Por si esto fuera poco, nos contagia la plaga de los "superpoderes". En Venezuela se llegó al colmo cuando el Parlamento, reunido en una plaza pública el 31 de enero, resolvió delegarle al presidente, por 18 meses, la facultad de legislar. Un Gobierno que tiene un Poder Legislativo exclusivamente de su partido (porque la oposición se abstuvo), no contento con ello, le exige además que decline formalmente sus facultades. Se afirmó que ese ejercicio callejero era "el parlamentarismo socialista de calle", y hasta el propio presidente brasileño se preocupó por la situación lanzando una advertencia al respecto.

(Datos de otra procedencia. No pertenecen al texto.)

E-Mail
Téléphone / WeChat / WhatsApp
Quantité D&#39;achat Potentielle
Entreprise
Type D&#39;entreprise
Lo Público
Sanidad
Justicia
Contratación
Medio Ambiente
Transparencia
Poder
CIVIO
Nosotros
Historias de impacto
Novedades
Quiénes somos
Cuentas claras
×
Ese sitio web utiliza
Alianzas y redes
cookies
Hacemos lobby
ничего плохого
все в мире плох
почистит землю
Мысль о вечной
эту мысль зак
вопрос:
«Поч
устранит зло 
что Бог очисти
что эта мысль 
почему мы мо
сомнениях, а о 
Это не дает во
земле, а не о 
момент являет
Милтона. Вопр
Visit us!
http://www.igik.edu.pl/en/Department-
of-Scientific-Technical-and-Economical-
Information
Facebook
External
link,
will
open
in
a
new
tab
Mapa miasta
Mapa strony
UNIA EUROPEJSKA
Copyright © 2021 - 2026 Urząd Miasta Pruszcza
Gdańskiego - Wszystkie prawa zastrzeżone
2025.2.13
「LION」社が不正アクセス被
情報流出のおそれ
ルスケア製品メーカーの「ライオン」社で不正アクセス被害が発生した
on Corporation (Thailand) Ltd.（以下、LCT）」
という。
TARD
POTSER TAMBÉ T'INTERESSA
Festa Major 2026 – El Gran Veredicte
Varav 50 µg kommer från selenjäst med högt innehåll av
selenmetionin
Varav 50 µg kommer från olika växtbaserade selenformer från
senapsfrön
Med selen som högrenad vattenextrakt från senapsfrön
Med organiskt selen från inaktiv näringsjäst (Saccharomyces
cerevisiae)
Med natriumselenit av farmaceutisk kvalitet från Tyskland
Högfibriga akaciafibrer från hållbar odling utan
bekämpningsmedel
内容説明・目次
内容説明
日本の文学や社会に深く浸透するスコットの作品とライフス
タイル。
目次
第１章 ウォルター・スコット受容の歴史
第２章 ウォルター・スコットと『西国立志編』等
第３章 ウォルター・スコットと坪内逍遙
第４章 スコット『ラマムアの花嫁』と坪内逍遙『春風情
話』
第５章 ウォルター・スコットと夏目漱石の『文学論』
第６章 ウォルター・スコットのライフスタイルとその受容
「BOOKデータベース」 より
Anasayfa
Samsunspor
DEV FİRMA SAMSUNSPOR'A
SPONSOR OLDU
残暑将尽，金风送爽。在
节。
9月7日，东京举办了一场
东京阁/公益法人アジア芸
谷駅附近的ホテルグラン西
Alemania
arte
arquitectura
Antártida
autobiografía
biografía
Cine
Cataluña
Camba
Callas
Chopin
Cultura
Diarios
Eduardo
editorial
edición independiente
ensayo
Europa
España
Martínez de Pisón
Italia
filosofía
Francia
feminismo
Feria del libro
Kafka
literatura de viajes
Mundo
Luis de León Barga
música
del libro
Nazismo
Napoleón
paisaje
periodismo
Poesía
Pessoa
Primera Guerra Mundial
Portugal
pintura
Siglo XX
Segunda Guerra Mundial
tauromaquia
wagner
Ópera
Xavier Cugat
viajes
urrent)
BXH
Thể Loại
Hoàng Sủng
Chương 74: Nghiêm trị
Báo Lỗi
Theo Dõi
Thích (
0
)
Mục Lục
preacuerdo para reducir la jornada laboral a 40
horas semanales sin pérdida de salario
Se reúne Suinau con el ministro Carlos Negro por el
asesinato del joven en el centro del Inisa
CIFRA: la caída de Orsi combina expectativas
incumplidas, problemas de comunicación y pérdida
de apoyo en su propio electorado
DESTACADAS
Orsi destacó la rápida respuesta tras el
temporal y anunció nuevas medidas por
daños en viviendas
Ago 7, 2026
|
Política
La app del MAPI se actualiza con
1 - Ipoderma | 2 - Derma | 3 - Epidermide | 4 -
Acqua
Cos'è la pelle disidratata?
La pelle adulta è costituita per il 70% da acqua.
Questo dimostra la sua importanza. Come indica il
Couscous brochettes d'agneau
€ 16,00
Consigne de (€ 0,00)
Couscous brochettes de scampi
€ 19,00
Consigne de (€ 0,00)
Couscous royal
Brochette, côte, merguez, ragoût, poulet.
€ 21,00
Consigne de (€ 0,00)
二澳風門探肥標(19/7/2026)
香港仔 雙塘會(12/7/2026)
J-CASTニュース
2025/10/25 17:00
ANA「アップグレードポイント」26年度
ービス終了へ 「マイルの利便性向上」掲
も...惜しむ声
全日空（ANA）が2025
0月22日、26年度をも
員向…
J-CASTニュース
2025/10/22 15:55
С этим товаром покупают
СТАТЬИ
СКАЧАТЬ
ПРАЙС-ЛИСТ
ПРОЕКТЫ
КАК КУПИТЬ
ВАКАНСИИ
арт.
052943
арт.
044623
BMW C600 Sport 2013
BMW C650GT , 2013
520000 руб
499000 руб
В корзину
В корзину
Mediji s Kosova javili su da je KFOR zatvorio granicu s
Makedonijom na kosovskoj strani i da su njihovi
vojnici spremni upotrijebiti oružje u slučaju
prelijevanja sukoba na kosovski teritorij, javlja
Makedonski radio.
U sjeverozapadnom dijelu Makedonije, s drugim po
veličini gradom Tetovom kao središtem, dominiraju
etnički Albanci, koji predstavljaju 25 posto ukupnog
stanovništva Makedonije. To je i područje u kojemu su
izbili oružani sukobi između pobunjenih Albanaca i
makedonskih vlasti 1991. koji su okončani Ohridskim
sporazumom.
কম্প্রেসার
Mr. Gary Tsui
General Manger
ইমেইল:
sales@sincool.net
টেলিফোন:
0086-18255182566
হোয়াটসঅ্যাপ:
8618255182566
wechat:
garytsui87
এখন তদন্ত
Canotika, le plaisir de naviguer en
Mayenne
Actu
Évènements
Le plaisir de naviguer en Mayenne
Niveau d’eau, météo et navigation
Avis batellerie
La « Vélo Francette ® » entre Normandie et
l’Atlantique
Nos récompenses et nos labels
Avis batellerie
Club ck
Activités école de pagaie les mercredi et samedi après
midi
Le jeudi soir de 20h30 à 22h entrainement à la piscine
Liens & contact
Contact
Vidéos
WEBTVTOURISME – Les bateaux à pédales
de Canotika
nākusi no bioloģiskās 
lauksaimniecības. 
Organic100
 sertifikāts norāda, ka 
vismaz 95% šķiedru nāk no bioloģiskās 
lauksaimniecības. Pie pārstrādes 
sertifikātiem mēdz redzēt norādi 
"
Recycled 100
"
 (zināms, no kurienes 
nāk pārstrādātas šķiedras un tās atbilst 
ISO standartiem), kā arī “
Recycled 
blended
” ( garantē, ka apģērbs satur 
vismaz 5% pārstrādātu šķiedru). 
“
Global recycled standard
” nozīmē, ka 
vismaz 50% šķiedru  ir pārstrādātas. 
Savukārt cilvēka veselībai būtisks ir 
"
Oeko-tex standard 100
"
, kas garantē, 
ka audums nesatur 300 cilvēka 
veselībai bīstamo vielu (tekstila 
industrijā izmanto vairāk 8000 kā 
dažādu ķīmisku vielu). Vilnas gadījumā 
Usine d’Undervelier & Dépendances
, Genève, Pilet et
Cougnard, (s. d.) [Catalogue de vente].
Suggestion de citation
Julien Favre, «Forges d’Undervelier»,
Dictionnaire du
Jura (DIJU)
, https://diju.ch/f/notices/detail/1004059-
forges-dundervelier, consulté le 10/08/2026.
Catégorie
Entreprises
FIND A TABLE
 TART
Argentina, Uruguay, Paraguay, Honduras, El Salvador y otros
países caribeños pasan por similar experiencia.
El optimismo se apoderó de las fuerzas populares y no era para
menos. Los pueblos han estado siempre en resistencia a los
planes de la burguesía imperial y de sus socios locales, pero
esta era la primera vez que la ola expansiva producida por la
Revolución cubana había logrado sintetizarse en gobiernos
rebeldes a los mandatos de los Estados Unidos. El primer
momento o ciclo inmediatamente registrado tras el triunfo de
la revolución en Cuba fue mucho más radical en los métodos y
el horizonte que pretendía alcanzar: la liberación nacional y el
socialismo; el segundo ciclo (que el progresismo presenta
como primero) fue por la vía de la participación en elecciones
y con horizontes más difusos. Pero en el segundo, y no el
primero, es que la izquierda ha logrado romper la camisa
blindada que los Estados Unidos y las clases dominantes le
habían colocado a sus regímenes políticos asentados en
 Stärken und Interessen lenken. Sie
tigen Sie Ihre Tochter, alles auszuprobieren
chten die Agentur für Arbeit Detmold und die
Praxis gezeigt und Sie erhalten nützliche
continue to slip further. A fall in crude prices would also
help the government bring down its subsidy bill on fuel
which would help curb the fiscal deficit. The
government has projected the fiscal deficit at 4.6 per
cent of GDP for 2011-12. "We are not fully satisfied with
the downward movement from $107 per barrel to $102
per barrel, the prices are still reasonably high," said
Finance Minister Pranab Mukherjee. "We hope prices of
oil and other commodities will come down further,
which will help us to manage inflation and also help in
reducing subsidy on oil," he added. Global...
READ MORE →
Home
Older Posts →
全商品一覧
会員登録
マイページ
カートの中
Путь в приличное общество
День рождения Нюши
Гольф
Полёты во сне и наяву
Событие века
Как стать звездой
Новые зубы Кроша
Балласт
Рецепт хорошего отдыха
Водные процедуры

En Ecuador, por estos días, el presidente se ha llevado por delante al Parlamento, donde él no tiene representación, porque -a la inversa de Chávez- no presentó candidatos al Legislativo. A base de puebladas y manifestaciones, con miles de partidarios en la puerta, el Poder Legislativo le aceptó nombrar una Asamblea Constituyente con soberanía absoluta, que será elegida el 15 de abril, para reformar la Constitución y, por supuesto, darle al presidente los mayores poderes.

Algo parecido hizo en Bolivia el presidente Evo Morales, quien no aceptó que la Asamblea Constituyente ya constituida tuviera que expedirse por la prevista mayoría especial. Así, a fuerza de asambleas y votaciones, con un país en estado de ebullición, negocia para saltearse esa exigencia. Han mediado poderes especiales en otros países, pero dentro de un contexto más democrático. En cualquier caso, la tendencia es a acentuar aún más el poder de presidencias ya de por sí fuertes, desbalanceando los equilibrios institucionales.

De este modo, una democracia que todavía no ha afirmado sus bases de sustentación comienza una deriva autoritaria muy peligrosa. Montesquieu se hubiera alarmado después de explicarnos que la democracia no es sólo votación, sino también equilibrio de poderes y salvaguardia de derechos. Como dijo el presidente Uribe días pasados en el Círculo de Montevideo, "dictaduras con votos se han visto muchas, pero no por ello han dejado de ser dictaduras".

Julio María Sanguinetti, ex presidente de Uruguay, es abogado y periodista.